Removing unnecessary vector copying streamlined memory usage and CPU cycles. It’s a subtle tweak, but in high-throughput environments, shaving off microseconds per operation scales into noticeable latency improvements. Meanwhile, introducing binary search to locate data parts replaced a linear scan that had grown painfully slow as partition counts ballooned. This optimized lookup slashed the overhead for every query, directly boosting responsiveness.
For Cloudflare, these refinements restored stability to a critical billing pipeline, ensuring that data retention policies could run without choking the system. For the broader user base of ClickHouse, the enhancements translate into more robust handling of large, fragmented datasets. Operators juggling fine-grained partitions will find fewer surprises in query slowdowns and better predictability under load.

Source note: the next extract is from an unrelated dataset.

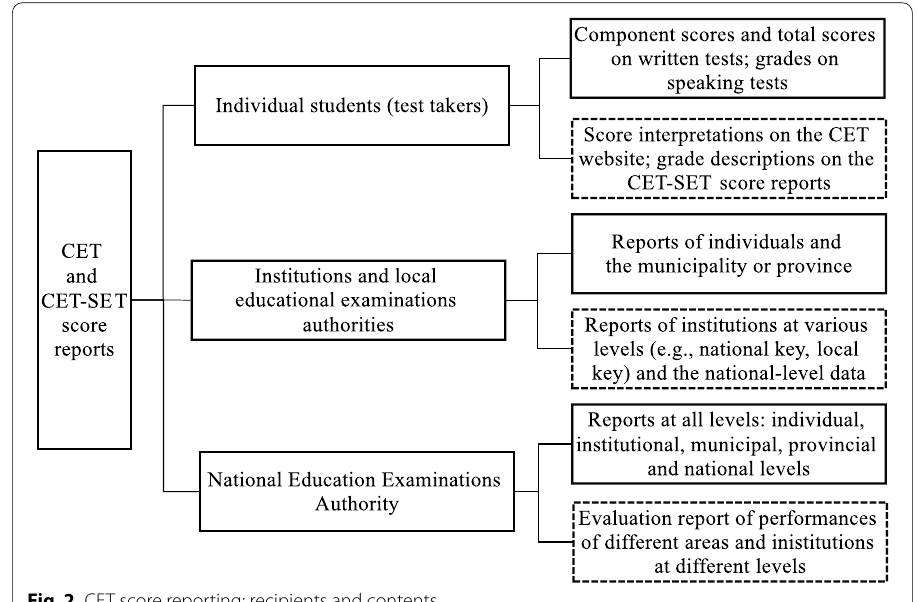
Fig. 2 CET score reporting: recipients and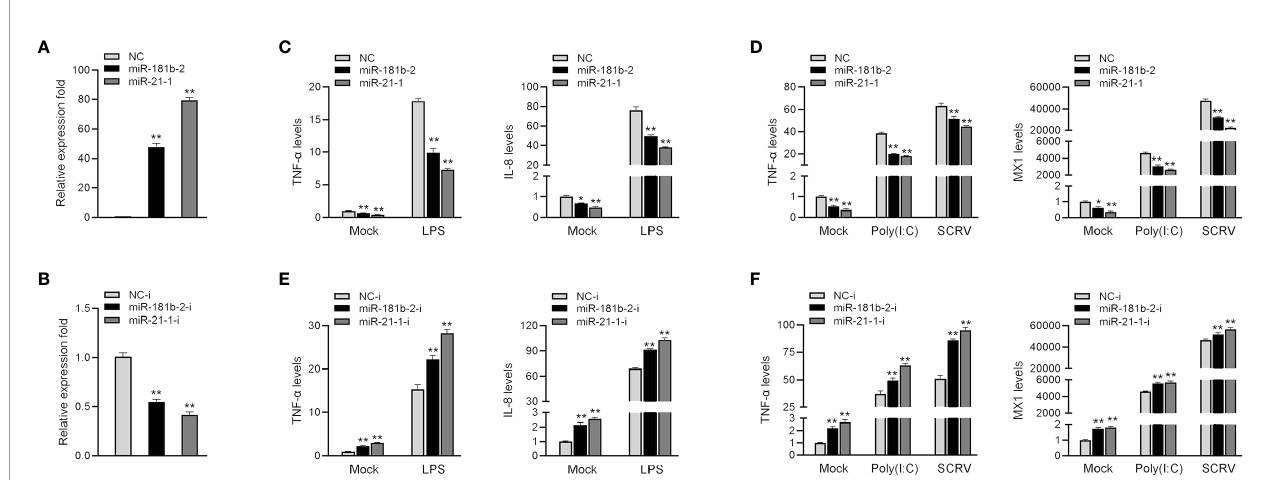
FIGURE 2 | MiR-181b-2 and miR-21-1 inhibit LPS, poly(I:C) or SCRV induce in fl ammatory response. (A, B) We transfected miR-21-1 and miR-181b-2 mimic (A) and miR-21-1 and miR-181b-2 inhibitors or NC, inhibitor NC into macrophage. (C, D) We transfected miR-21-1 and miR-181b-2 mimic into MBrC cells, and NC was used as a negative control. 24 h after transfection, the cells of the experimental group were stimulated with LPS, or poly (I:C) stimulation or SCRV injection, and then total RNA was extracted from the cells. The mRNA expression of TNF- a , IL-8 and Mx1 were detected by qRT-PCR. (E, F) miR-21-1 or miR-181b-2 inhibitors were transfected into MBrC cells, and inhibitor NC was used as a negative control. 24 h after transfection, the cells were stimulated with LPS, poly (I:C) and SCRV stimulation, total RNA was extracted by trizol. The mRNA expression of TNF- a , IL-8 and Mx1 were analyzed by qRT-PCR. All data are presented as the means ± SE from three independent triplicate experiments. ** p < 0.01, * p < 0.05 versus the controls.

The fixes also reinforce a broader lesson: architectural shifts in data layout require holistic consideration of downstream effects on concurrency and data access patterns. Cloudflare’s methodical tracing and targeted optimizations offer a blueprint for others facing similar scaling challenges. It’s a reminder that even mature systems like ClickHouse can benefit from iterative refinement, especially as usage patterns evolve.

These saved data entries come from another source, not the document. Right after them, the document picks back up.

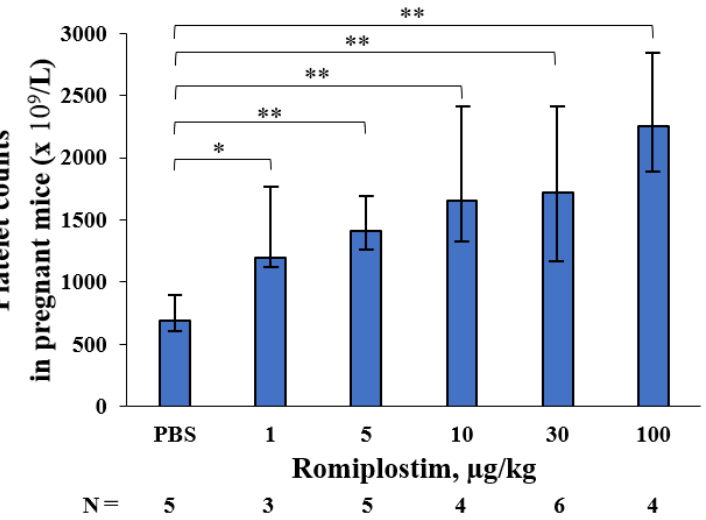
and VEGF-B also did not show significant changes (Figure 5D).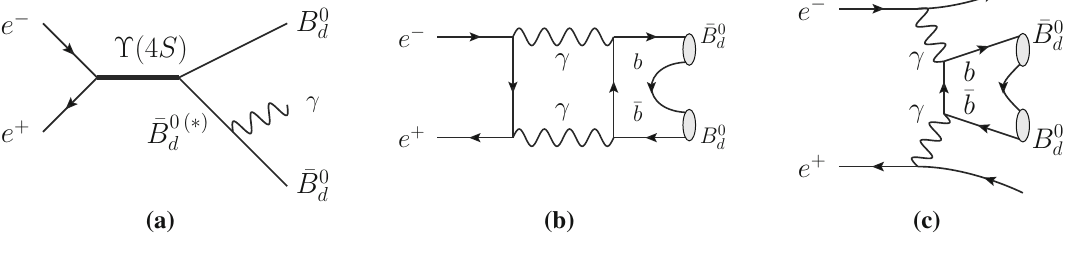
Fig. 5 Potential background contributions to the ω effect observables (28), (29) are also sensitive to Re (ω) , but they do not show any significant deviation from Re (ω) = 0, and in this sense they are inferior to the previous analyses [21] using equal sign semileptonic decay asymmetries of the B system, which yield Re (ω) = ( 0 . 8 ± 4 . 6 ) × 10 − 3 . The results (26) and (27) also allow a fit to the CPT violating parameter θ , and they are compatible with the previous determination in [8] and the one performed by the BaBar collaboration in [29], pointing towards a 2 σ effect in Re (θ) , also interpreted as an upper bound for the corresponding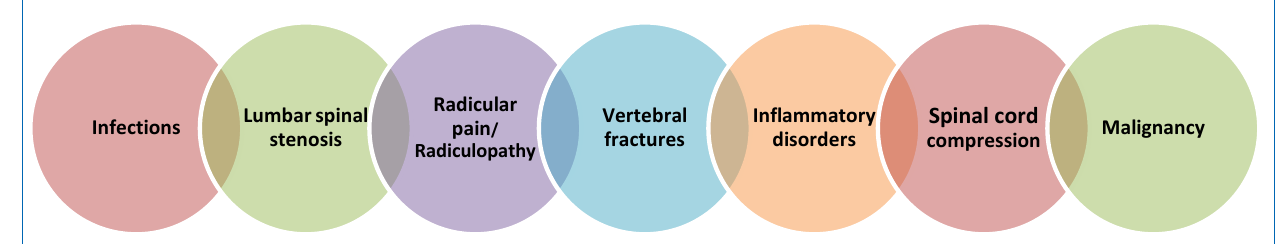
Figure 1: Pathological causes of back pain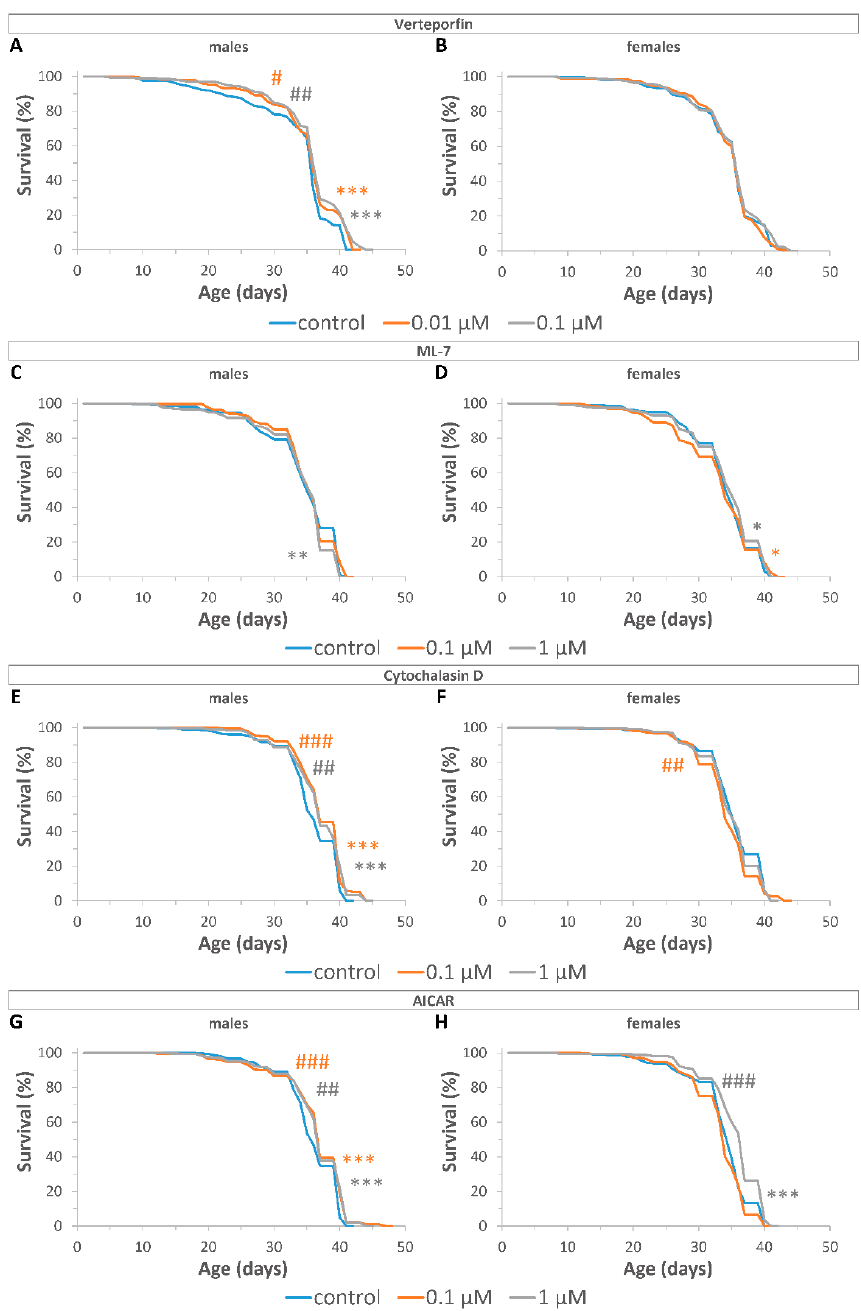
Figure 3. Effects of YAP/TAZ inhibitors on the lifespan of male ( A , C , E , G ) and female ( B , D , F , H ) flies after treatment with VP ( A , B ); ML7 ( C , D ); CD ( E , F ); AI ( G , H ). Fleming–Harrington test sensitive against early ( # p < 0.05, ## p < 0.01, ### p < 0.001) and later (* p < 0.05, ** p < 0.01, *** p < 0.001) differences were used to compare survival curves between inhibitor-treated and control flies. Bonferroni correction was used for multiple comparisons. Two independent experiments were performed: n = 287 (VP control, males); n = 306 (0.01 µ M VP, males); n = 293 (0.1 µ M VP, males); n = 290 (ML control, males); n = 277 (0.1 µ M ML, males); n = 299 (1 µ M ML, males); n = 290 (CD control, males); n = 324 (0.1 µ M CD, males); n = 303 (1 µ M CD, males); n = 293 (AI control, males); n = 321 (0.1 µ M AI, males); n = 293 (1 µ M AI, males); n = 282 (VP control, females); n = 305 (0.01 µ M VP, females); n = 281 (0.1 µ M VP, females); n = 300 (ML control, females); n = 274 (0.1 µ M ML, females); n = 283 (1 µ M ML, females); n = 292 (CD control, females); n = 293 (0.1 µ M CD, females); n = 330 (1 µ M CD, females); n = 323 (AI control, females); n = 310 (0.1 µ M AI, females); n = 330 (1 µ M AI,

In practical terms, teams relying on ClickHouse for analytics or billing functions should monitor partition growth closely and consider these optimization strategies proactively. The open source contributions from Cloudflare mean these improvements are now accessible to anyone wrestling with similar bottlenecks, leveling the playing field for large-scale, latency-sensitive applications.
Lessons for Database Tuning at Scale
The Cloudflare experience underscores how seemingly straightforward schema changes can ripple into complex performance bottlenecks. Adding per-namespace partitions increased data parts dramatically, which in turn exposed latent contention issues within ClickHouse’s query planning internals. It’s a reminder that scaling database workloads often requires more than just hardware or raw parallelism; subtle coordination costs between threads and internal data structures can dominate latency.
Watching how Cloudflare’s engineers dug into mutex wait patterns and lock granularity offers valuable lessons. Their shift from exclusive to shared locks and the replacement of linear scans with binary search reduced overhead sharply. These aren’t headline-grabbing architectural overhauls but careful, targeted optimizations that restored throughput without compromising correctness. It highlights the importance of profiling at the right level of detail and being willing to rethink assumptions baked into core data structures.
For those managing large-scale analytical databases, the next signals worth tracking involve how query engines handle metadata complexity as data volumes and partition counts grow. Will future ClickHouse versions introduce more adaptive locking strategies or lock-free data structures to mitigate these issues? How will other open source projects respond to similar scaling challenges? Cloudflare’s contributions back to ClickHouse hint at a collaborative path forward, but the pressure on query planners and schedulers will only intensify.
In the meantime, the practical takeaway is clear: database tuning at scale demands a blend of deep instrumentation, patience, and incremental refinement. The devil lies in the details—lock contention, data copying overhead, and search algorithms inside the engine are just as critical as indexing or query rewriting. Keeping an eye on these micro-level signals will help teams avoid surprises when growth hits a tipping point.